Solved – If the Epanechnikov kernel is theoretically optimal when doing Kernel Density Estimation, why isn’t it more commonly used

kernel-smoothingnonparametric

I have read (for example, here) that the Epanechnikov kernel is optimal, at least in a theoretical sense, when doing kernel density estimation. If this is true, then why does the Gaussian show up so frequently as the default kernel, or in many cases the only kernel, in density estimation libraries?

Best Answer

The reason why the Epanechnikov kernel isn't universally used for its theoretical optimality may very well be that the Epanechnikov kernel isn't actually theoretically optimal. Tsybakov explicitly criticizes the argument that the Epanechnikov kernel is "theoretically optimal" in pp. 16-19 of Introduction to Nonparametric Estimation (section 1.2.4).

Trying to summarize, under some assumptions on the kernel $K$ and a fixed density $p$ one has that the mean integrated square error is, of the form

$$\frac{1}{nh} \int K^2 (u) du + \frac{h^4}{4}S_K^2 \int (p''(x))^2 dx \,. \tag{1} $$

The main criticism of Tsybakov seems to be minimizing over non-negative kernels, since it's often possible to get better performing estimators, which are even non-negative, without restricting to non-negative kernels.
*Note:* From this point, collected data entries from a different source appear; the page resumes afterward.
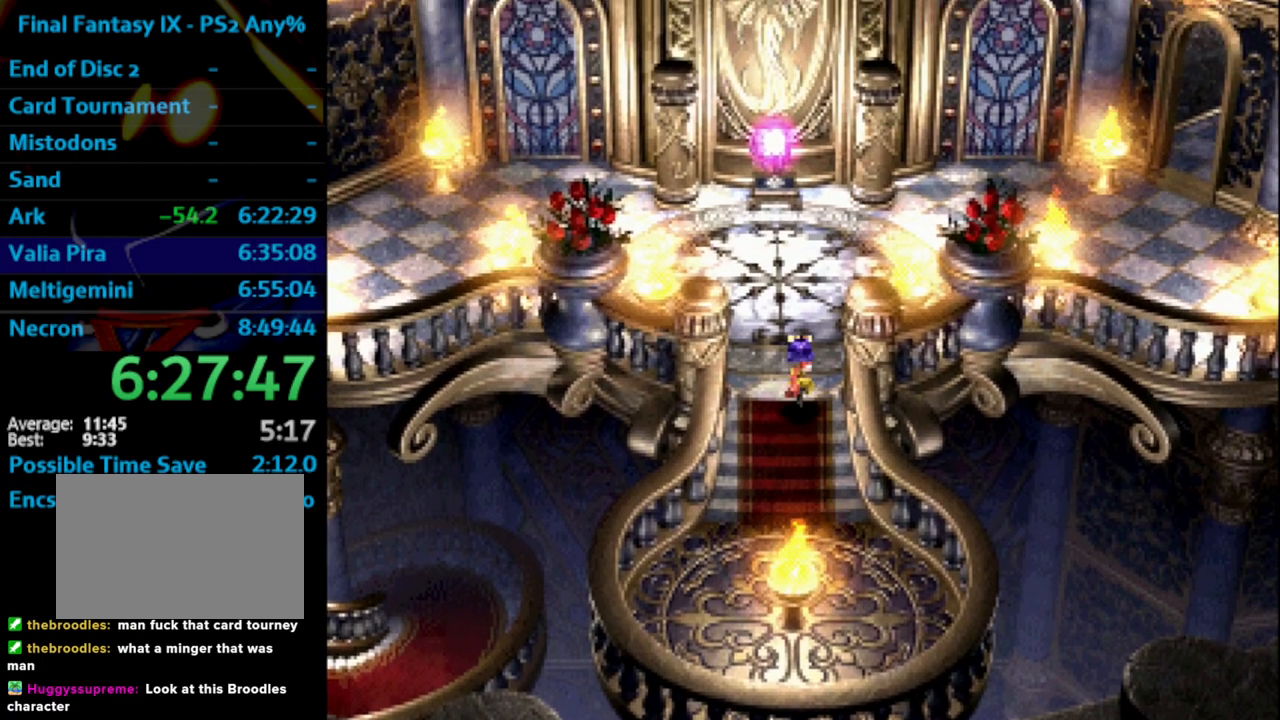
{"buttons": [], "left_stick": "up-right", "right_stick": "center", "events": [[233, "left_stick", "up-right"]]}
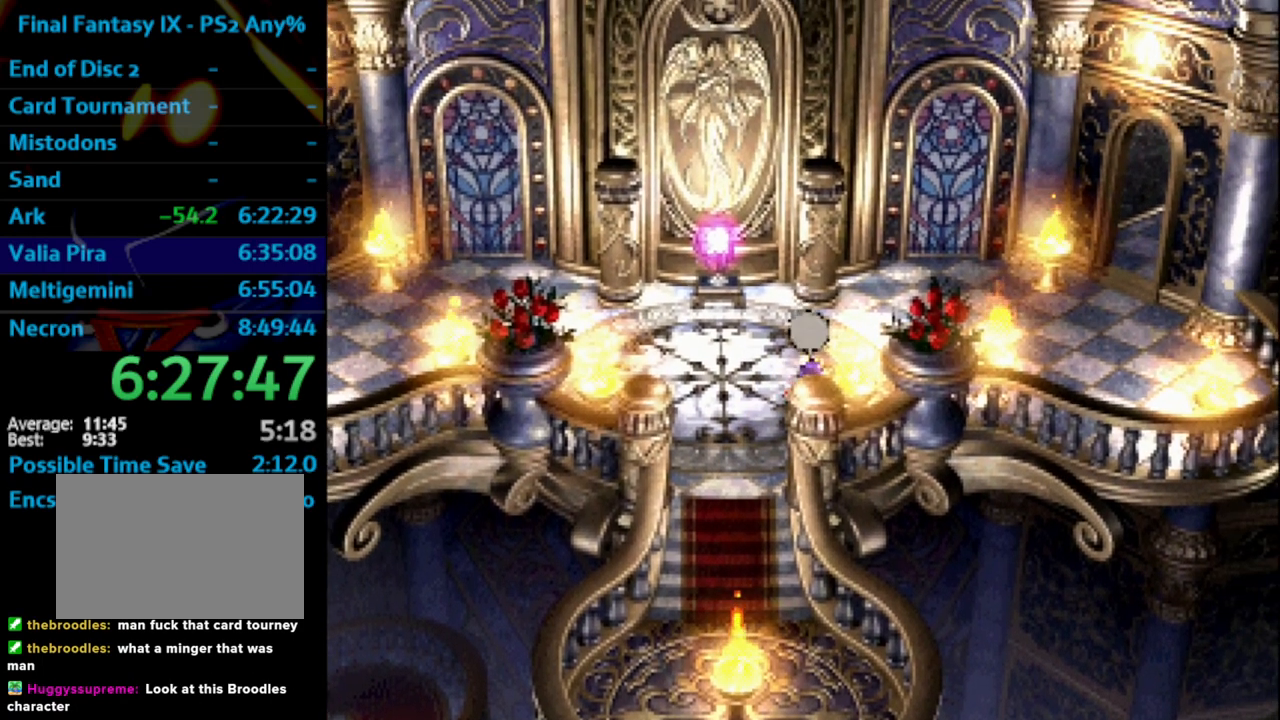
{"buttons": [], "left_stick": "up-right", "right_stick": "center", "events": []}
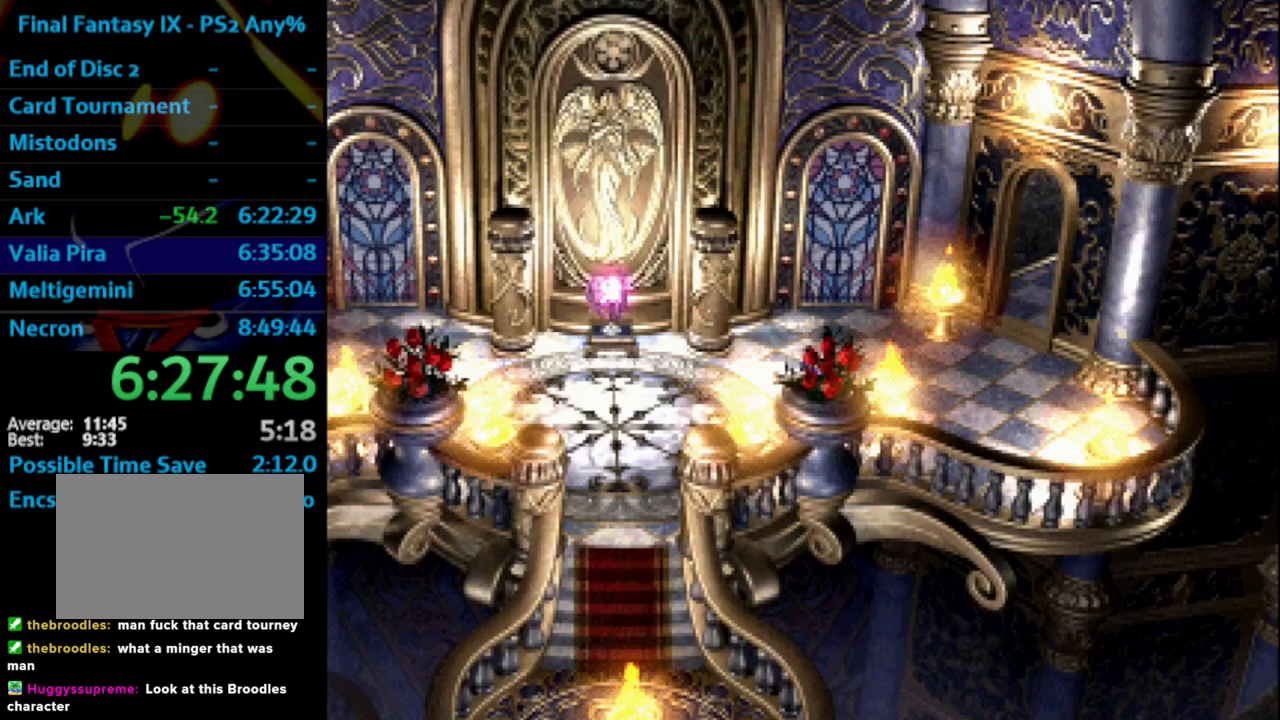
{"buttons": [], "left_stick": "up-right", "right_stick": "center", "events": []}
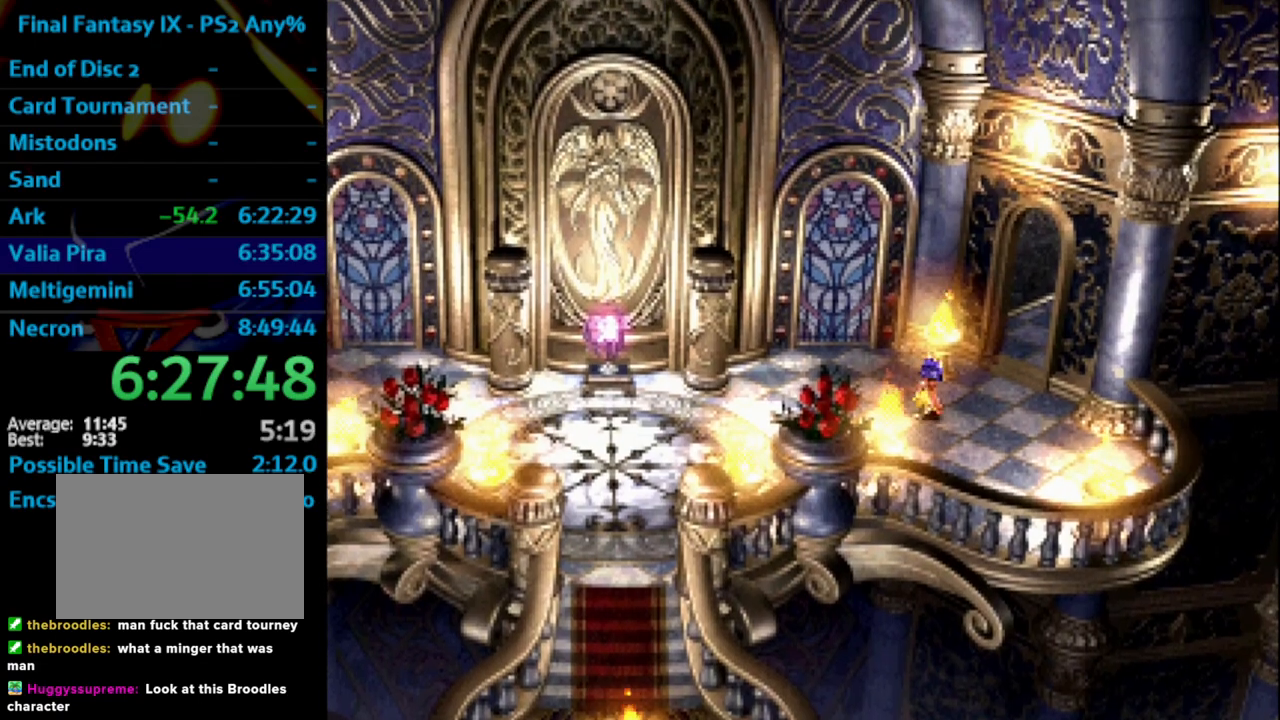
{"buttons": [], "left_stick": "up-right", "right_stick": "center", "events": []}
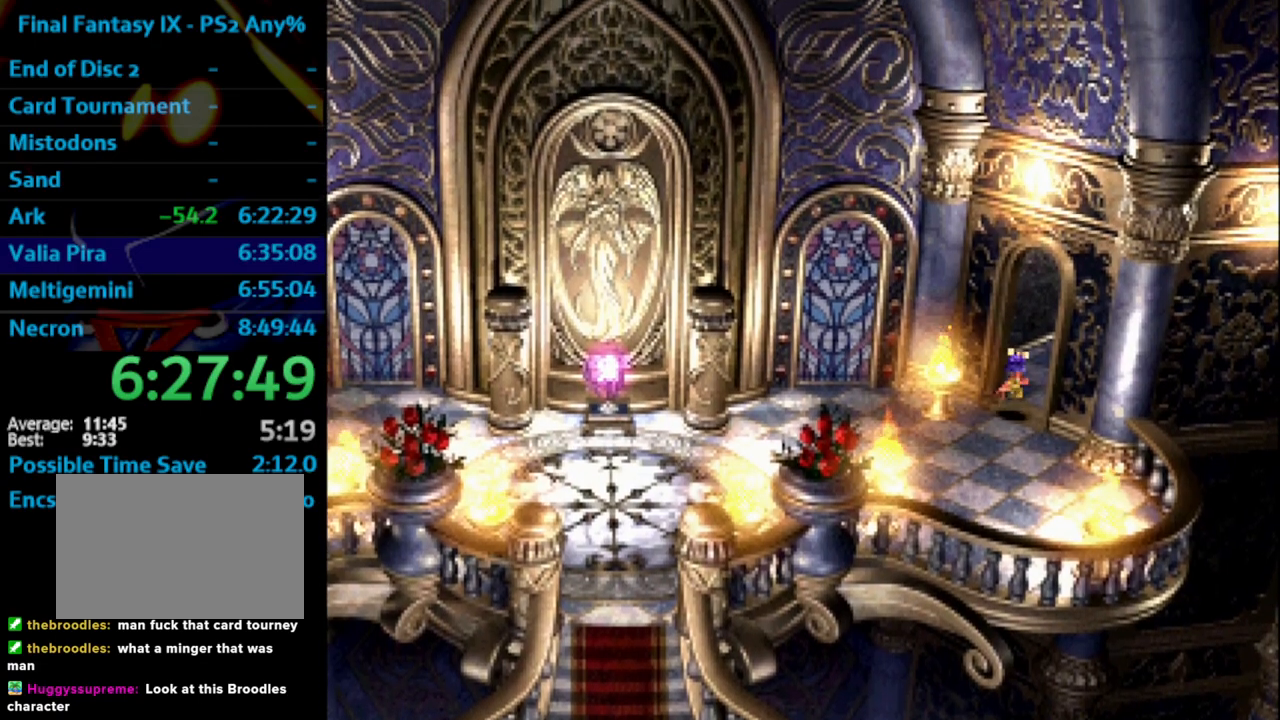
{"buttons": [], "left_stick": "up-right", "right_stick": "center", "events": []}
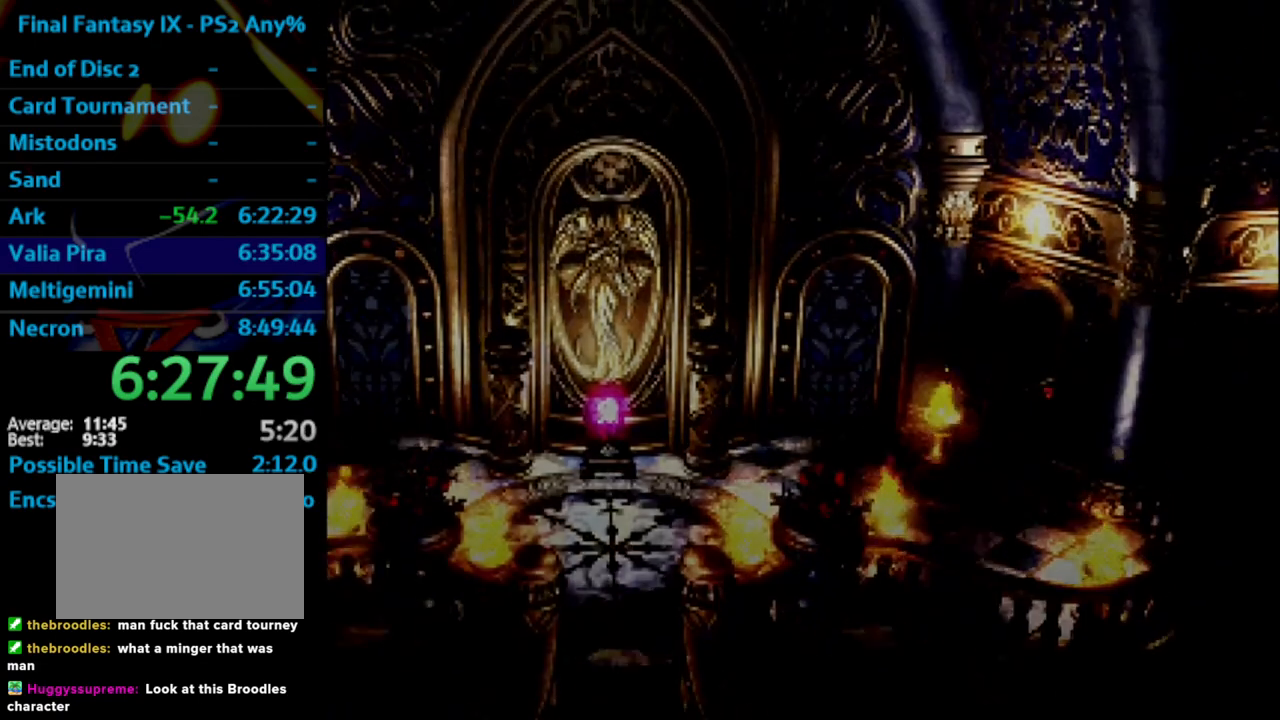
{"buttons": [], "left_stick": "up", "right_stick": "center", "events": [[233, "left_stick", "up"]]}
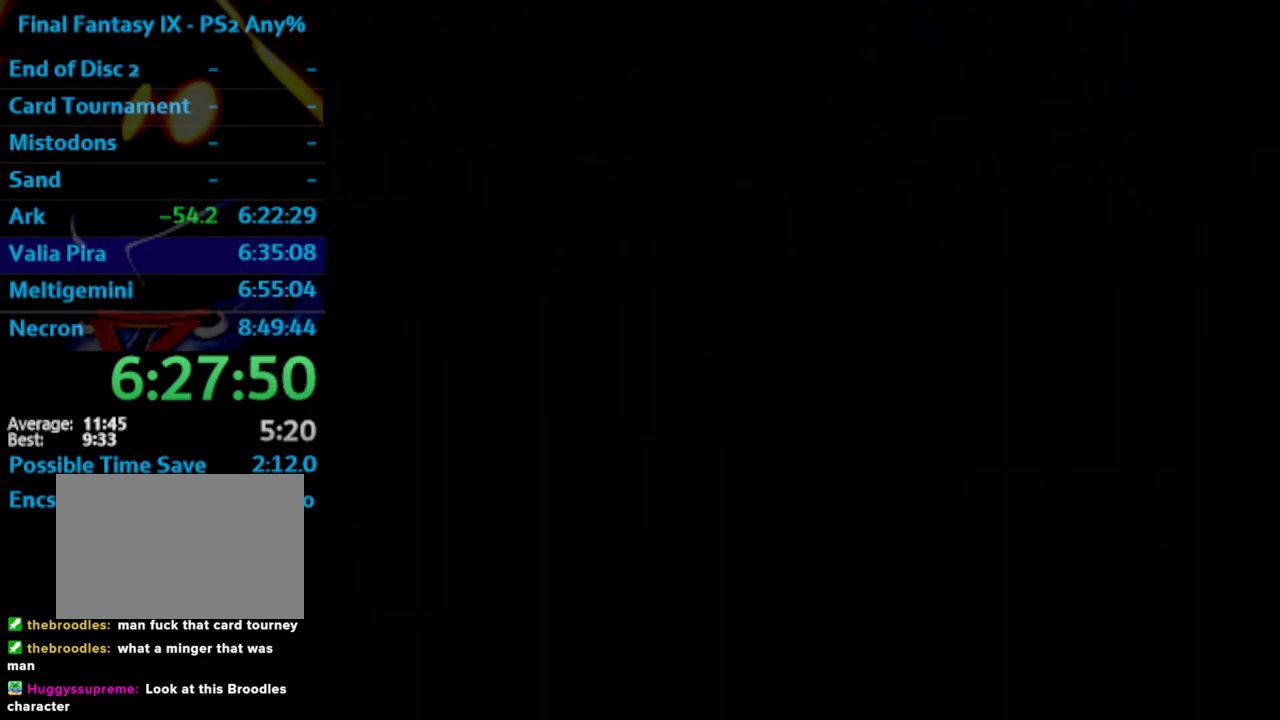
{"buttons": [], "left_stick": "up", "right_stick": "center", "events": []}
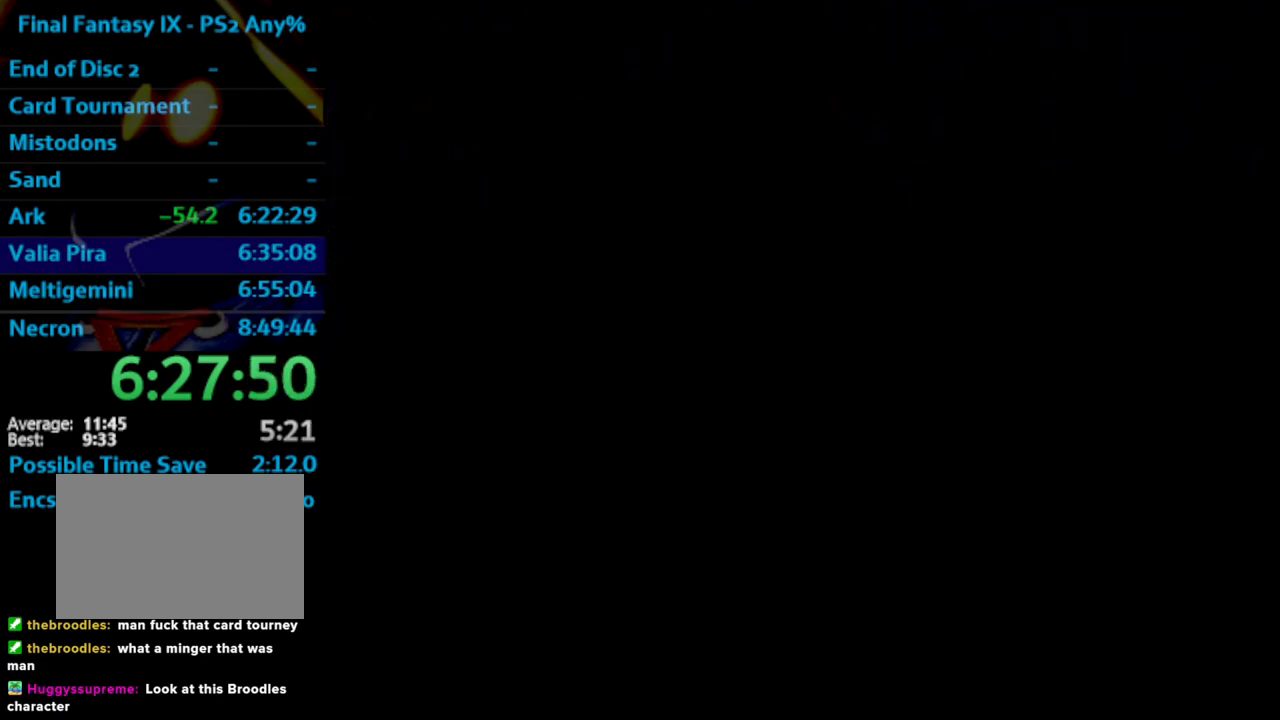
{"buttons": [], "left_stick": "up", "right_stick": "center", "events": []}
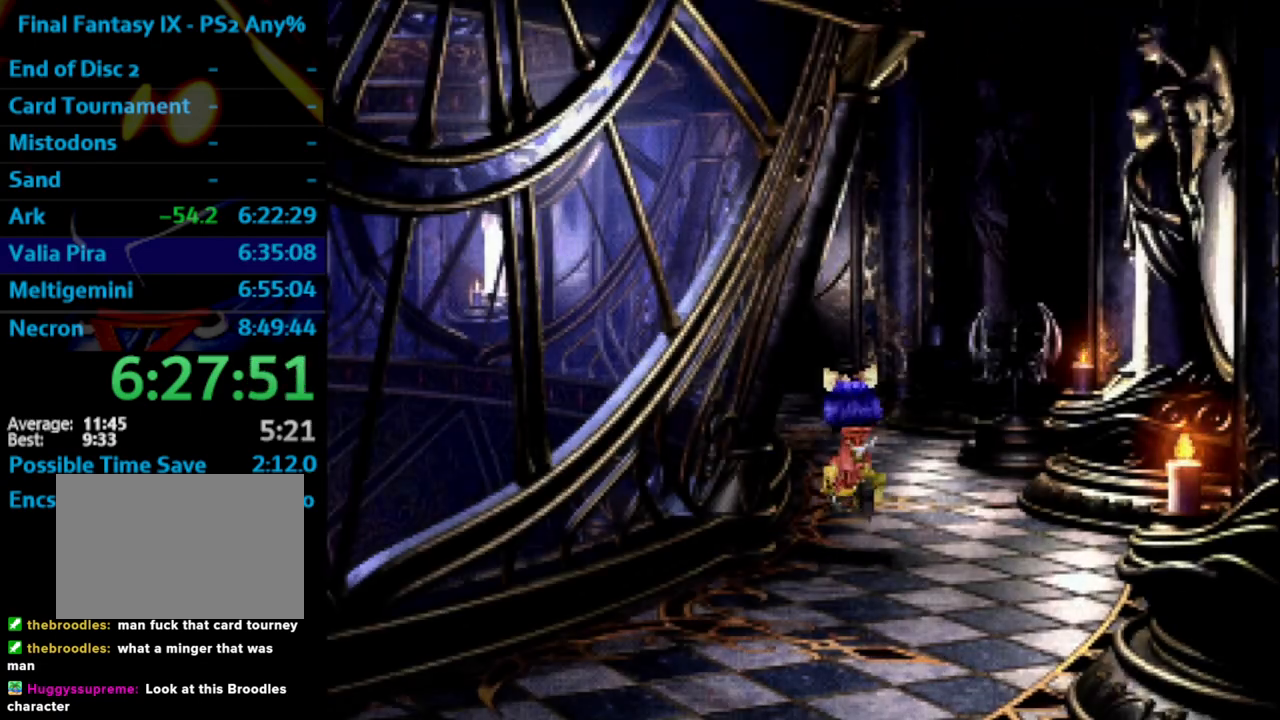
{"buttons": [], "left_stick": "up", "right_stick": "center", "events": []}
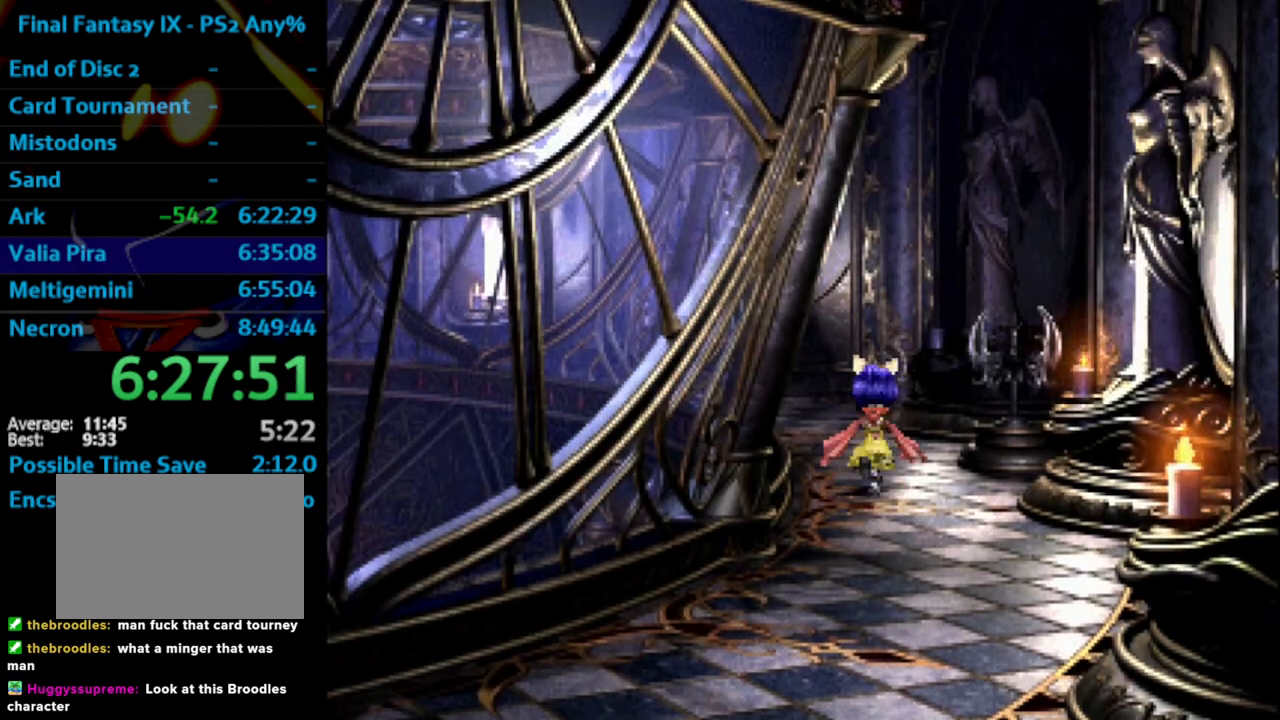
{"buttons": [], "left_stick": "up-left", "right_stick": "center", "events": [[217, "left_stick", "up-left"]]}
The first step of the argument for the Epanechnikov kernel begins by minimizing $(1)$ over $h$ and all non-negative kernels (rather than all kernels of a wider class) to get an "optimal" bandwidth for $K$

$$ h^{MISE}(K) = \left( \frac{\int K^2}{nS_K^2 \int (p'')^2} \right)^{1/5}$$

and the "optimal" kernel (Epanechnikov)

$$K^*(u) = \frac{3}{4}(1-u^2)_+ $$

whose mean integrated square error is:

$$h^{MISE}(K^*) = \left( \frac{15}{n \int (p'')^2} \right)^{1/5} \,. $$

These however aren't feasible choices, since they depend on knowledge (via $p''$) of the unknown density $p$ -- therefore they are "oracle" quantities.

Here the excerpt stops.